Bloed uit de slokdarm is doorgaans scharlakenrood, maar als het in de maag terechtkomt en vervolgens in de vorm van braaksel wordt uitgescheiden, krijgt het een donkerbruine kleur door de kleur van zoutzuurhematine, dat ontstaat door de combinatie van hemoglobine en zoutzuur. Wanneer bloed uit de maag in de darm terechtkomt, treedt melena op. Aanhoudende microbloedingen in de slokdarm in combinatie met maagklachten veroorzaken ernstige bloedarmoede. Perforaties van de slokdarm in het borstvlies komen in 14% van de gevallen voor; perforaties in het hartzakje, mediastinum en andere aangrenzende anatomische structuren zijn ook mogelijk, wat ernstige secundaire complicaties kan veroorzaken.
Slokdarmvernauwingen bij maagzweren zijn een vrijwel onvermijdelijk verschijnsel, dat zich manifesteert door dezelfde pathomorfologische en klinische tekenen als bij chemische brandwonden van de slokdarm.
Diagnose van een maagzweer in de slokdarm
De diagnose wordt gesteld op basis van radiografisch en oesofagoscopisch onderzoek van de patiënt.
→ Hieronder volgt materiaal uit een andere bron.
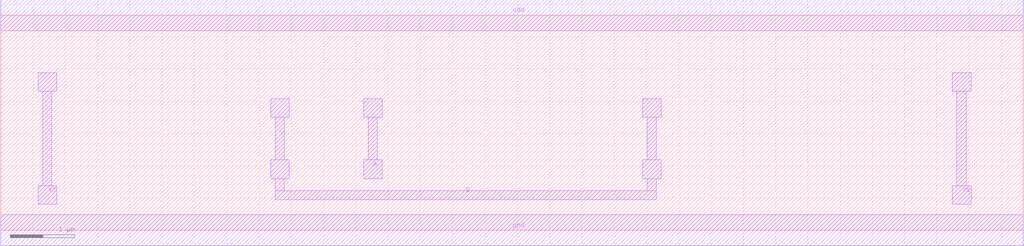
<source format=lef>
VERSION 5.7 ;
  NOWIREEXTENSIONATPIN ON ;
  DIVIDERCHAR "/" ;
  BUSBITCHARS "[]" ;
MACRO HAX1
  CLASS CORE ;
  FOREIGN HAX1 ;
  ORIGIN 0.000 0.000 ;
  SIZE 15.840 BY 3.330 ;
  SYMMETRY X Y R90 ;
  SITE unit ;
  PIN vdd
    DIRECTION INOUT ;
    USE POWER ;
    SHAPE ABUTMENT ;
    PORT
      LAYER met1 ;
        RECT 0.000 3.090 15.840 3.570 ;
    END
  END vdd
  PIN gnd
    DIRECTION INOUT ;
    USE GROUND ;
    SHAPE ABUTMENT ;
    PORT
      LAYER met1 ;
        RECT 0.000 -0.240 15.840 0.240 ;
    END
  END gnd
  PIN YS
    DIRECTION INOUT ;
    USE SIGNAL ;
    SHAPE ABUTMENT ;
    PORT
      LAYER met1 ;
        RECT 14.740 2.150 15.030 2.440 ;
        RECT 14.810 0.690 14.950 2.150 ;
        RECT 14.740 0.400 15.030 0.690 ;
    END
  END YS
  PIN YC
    DIRECTION INOUT ;
    USE SIGNAL ;
    SHAPE ABUTMENT ;
    PORT
      LAYER met1 ;
        RECT 0.580 2.150 0.870 2.440 ;
        RECT 0.650 0.690 0.790 2.150 ;
        RECT 0.580 0.400 0.870 0.690 ;
    END
  END YC
  PIN A
    DIRECTION INOUT ;
    USE SIGNAL ;
    SHAPE ABUTMENT ;
    PORT
      LAYER met1 ;
        RECT 5.620 1.750 5.910 2.040 ;
        RECT 5.690 1.090 5.830 1.750 ;
        RECT 5.620 0.800 5.910 1.090 ;
    END
  END A
  PIN B
    DIRECTION INOUT ;
    USE SIGNAL ;
    SHAPE ABUTMENT ;
    PORT
      LAYER met1 ;
        RECT 4.180 1.750 4.470 2.040 ;
        RECT 9.940 1.750 10.230 2.040 ;
        RECT 4.250 1.090 4.390 1.750 ;
        RECT 10.010 1.090 10.150 1.750 ;
        RECT 4.180 0.800 4.470 1.090 ;
        RECT 9.940 0.800 10.230 1.090 ;
        RECT 4.250 0.610 4.390 0.800 ;
        RECT 10.010 0.610 10.150 0.800 ;
        RECT 4.250 0.470 10.150 0.610 ;
    END
  END B
END HAX1
END LIBRARY


</source>
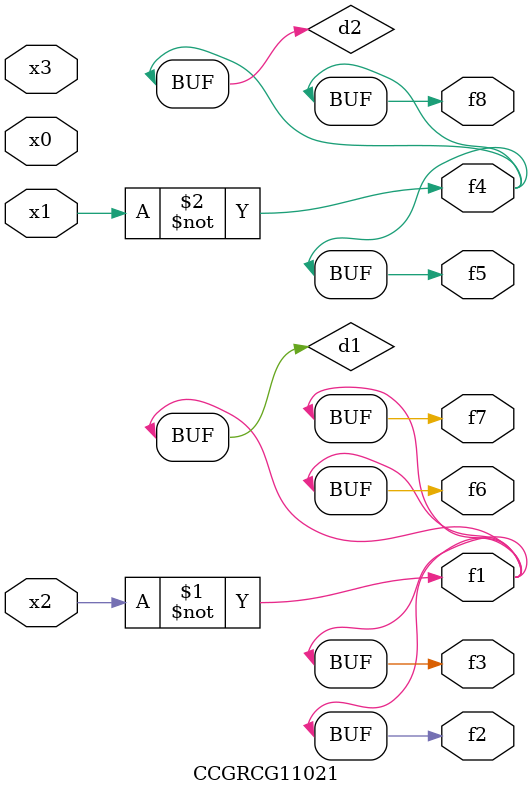
<source format=v>
module CCGRCG11021(
	input x0, x1, x2, x3,
	output f1, f2, f3, f4, f5, f6, f7, f8
);

	wire d1, d2;

	xnor (d1, x2);
	not (d2, x1);
	assign f1 = d1;
	assign f2 = d1;
	assign f3 = d1;
	assign f4 = d2;
	assign f5 = d2;
	assign f6 = d1;
	assign f7 = d1;
	assign f8 = d2;
endmodule

</source>
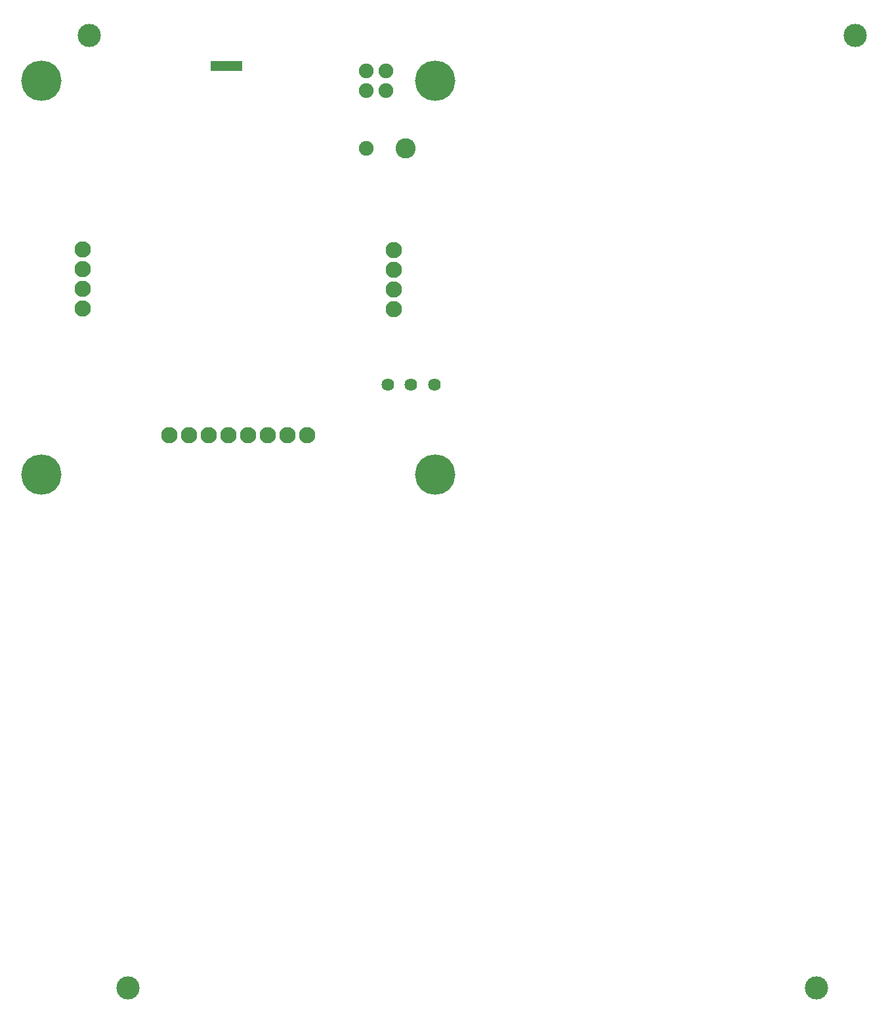
<source format=gbs>
G04 Layer: BottomSolderMaskLayer*
G04 Panelize: V-CUT, Column: 2, Row: 2, Board Size: 58.42mm x 58.42mm, Panelized Board Size: 118.84mm x 118.84mm*
G04 EasyEDA v6.5.34, 2023-09-29 09:21:01*
G04 773f863c4d044161bb83cbac7a5785c2,5a6b42c53f6a479593ecc07194224c93,10*
G04 Gerber Generator version 0.2*
G04 Scale: 100 percent, Rotated: No, Reflected: No *
G04 Dimensions in millimeters *
G04 leading zeros omitted , absolute positions ,4 integer and 5 decimal *
%FSLAX45Y45*%
%MOMM*%

%ADD10C,5.2032*%
%ADD11C,1.9016*%
%ADD12C,2.1016*%
%ADD13C,2.6016*%
%ADD14C,1.6256*%
%ADD15C,3.0000*%

%LPD*%
D10*
G01*
X381000Y5461000D03*
G01*
X5461000Y5461000D03*
G01*
X5461000Y381000D03*
G01*
X381000Y381000D03*
D11*
G01*
X4572000Y5588000D03*
G01*
X4572000Y5334000D03*
G01*
X4826000Y5334000D03*
G01*
X4826000Y5588000D03*
D12*
G01*
X3810000Y889000D03*
G01*
X3556000Y889000D03*
G01*
X3302000Y889000D03*
G01*
X3048000Y889000D03*
G01*
X2794000Y889000D03*
G01*
X2540000Y889000D03*
G01*
X2286000Y889000D03*
G01*
X2032000Y889000D03*
G01*
X4931206Y3020161D03*
G01*
X4931206Y2766161D03*
G01*
X4931206Y2512161D03*
G01*
X4931206Y3274161D03*
G01*
X910818Y2520340D03*
G01*
X910818Y3282340D03*
G01*
X910818Y3028340D03*
G01*
X910818Y2774340D03*
D13*
G01*
X5080000Y4584700D03*
D11*
G01*
X4572000Y4584700D03*
D14*
G01*
X5151399Y1536700D03*
G01*
X5451398Y1536700D03*
G01*
X4851400Y1536700D03*
D15*
G01*
X999997Y6041999D03*
G01*
X10884001Y6041999D03*
G01*
X1499996Y-6241999D03*
G01*
X10384002Y-6241999D03*
G36*
X2565400Y5715000D02*
G01*
X2971800Y5715000D01*
X2971800Y5588000D01*
X2565400Y5588000D01*
G37*
M02*

</source>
Radiografie met een radiopake substantie op de slokdarmwand visualiseert het gebied (de gebieden) waar contrastmiddel achterblijft, met duidelijke grenzen die overeenkomen met de grootte en diepte van het ulcus. Oesofagoscopie bepaalt de lokalisatie, het aantal, de vorm en de macrostructuur van het ulcus; als de randen en de bodem prolifereren, of als er andere tekenen worden gevonden die wijzen op maligniteit van het proces, is een biopsie geïndiceerd. In alle gevallen, zonder uitzondering, gaat een ulcus pepticum van de slokdarm gepaard met chronische oesofagitis van wisselende prevalentie, waarvoor een passende niet-chirurgische behandeling vereist is.
Wat moeten we onderzoeken?
Hoe te onderzoeken?
Behandeling van een maagzweer in de slokdarm
De behandeling van een slokdarmzweer bestaat uit medische, endoscopische en chirurgische methoden.
De niet-chirurgische behandeling van een ulcus pepticum in de slokdarm is identiek aan die van een ulcus pepticum en wordt uitgevoerd in overeenstemming met de vastgestelde gastroscopische en histologische gegevens. De voorkeursmedicijnen kunnen zijn: H2-antihistaminica (ranitidine, ranigast, famotidine, cimetidine), antacida en adsorbentia (almazilat, aluminiumfosfaat, carbadraat, magnesiumcarbonaat, magnesiumoxide), antihypoxanten en antioxidanten (butylhydroxytolueen), vitaminen en vitamineachtige stoffen (retinol, retinolpalmitaat), protonpompremmers (geneesmiddelen die de laatste fase van de zoutzuurvorming blokkeren - lansoprazol, omenrazol, akrilaize, lanzap, lansofed), lokale anesthetica (benzocaïne), regeneratoren en herstelmiddelen (tykveol), myotrope spasmolytica (otiloniumbromide).
Endoscopische behandeling van een ulcus pepticum in de slokdarm met cauteriserende, blussende en adstringerende middelen is niet effectief.
Een slokdarmzweer wordt alleen operatief behandeld bij diepe ulcera die niet vatbaar zijn voor niet-chirurgische behandeling, een risico op perforatieve complicaties met zich meebrengen en bij slokdarmperforaties. Tegelijkertijd wordt een gastrostomie aangelegd voor voeding.